Oder nehmen wir den neuen Slogan „Digital vor ambulant und stationär“. Schon die Einführung der eCard im Jahr 2005 wäre ein guter Zeitpunkt für die „digitale Transformation“ gewesen. Ein Impfregister, ein Gesundheitsberuferegister, die Kodierung im extramuralen Bereich, die interessanterweise schon 1996 in der 15a-Vereinbarung stand, oder ELGA nach skandinavischem Modell, – das könnte es schon seit 20 Jahren geben. Mit der Einführung der eCard hätte auch die „Inanspruchnahme-Kultur“ neu geregelt werden müssen, die eine Art Gatekeeping oder Vertrauensarzt-Modell einführt. Dann wäre es schon viel früher zu einem Ausbau der extramuralen Versorgung gekommen."

Ich stellen meine Eingangsfrage noch einmal: Wie schneidet die „größte Gesundheitsreform der letzten Jahrzehnte“ in Ihren Augen ab?

"2005 und 2013 gab es die letzten größeren Reformen. Große Strukturveränderungen brachten beide nicht. Die wesentlichen Probleme blieben bis heute bestehen. Die aktuelle Reform hat daran wenig geändert. Bei den übriggebliebenen Maßnahmen für 2024 stellt sich die Frage, wie viele wirklich kommen und wie nachhaltig sie sind. In den nächsten Jahren wird der Versorgungs-, Betreuungs- und Pflegebedarf deutlich steigen. Im nächsten Jahr sind Nationalratswahlen. Dann kommt sowieso alles anders, als wir heute denken."
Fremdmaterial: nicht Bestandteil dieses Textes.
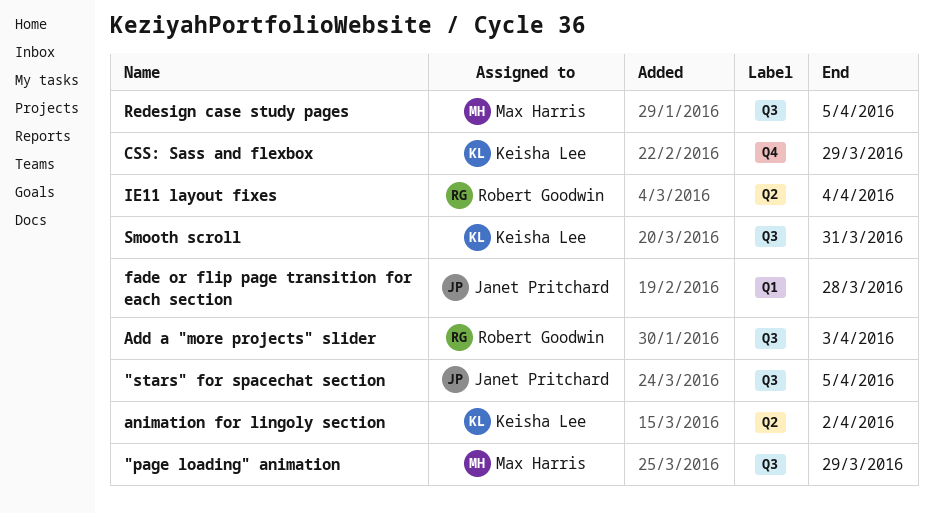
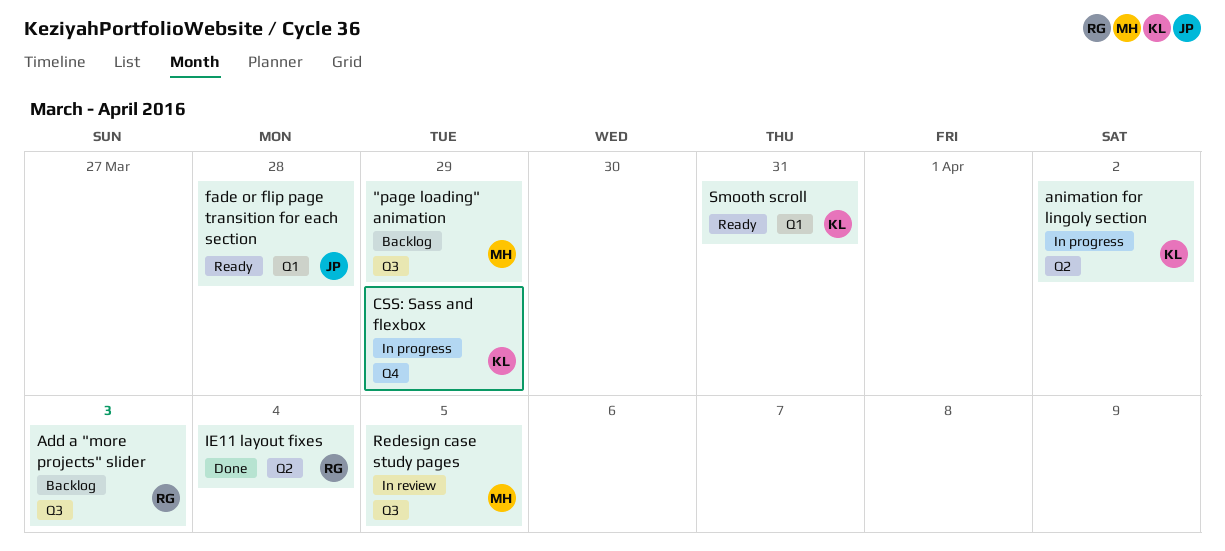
"stars" for spacechat section: present -> none
Smooth scroll, label: Q3 -> Q1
Quelle: ÖKZ, 64. JG, 12/2023, Springer-Verlag.

Dr. Martin Sprenger (60) 

ist seit 20 Jahren Gesundheitswissenschaftler und Leiter des Universitätslehrgangs Public Health an der MedUni Graz sowie Vortragender an zahlreichen Fachhochschulen und Universitäten. Öffentlich bekannt wurde er im Frühjahr 2020 durch seinen Rückzug aus der „Coronavirus-Taskforce“ des Gesundheitsministeriums. In der Schweiz geboren und in Tirol aufgewachsen war er zehn Jahre lang Bautechniker, bis er an der MedUni Graz promovierte. Dann praktizierte er 15 Jahre lang als Arzt und Notarzt, bis er den universitären Berufsweg wählte.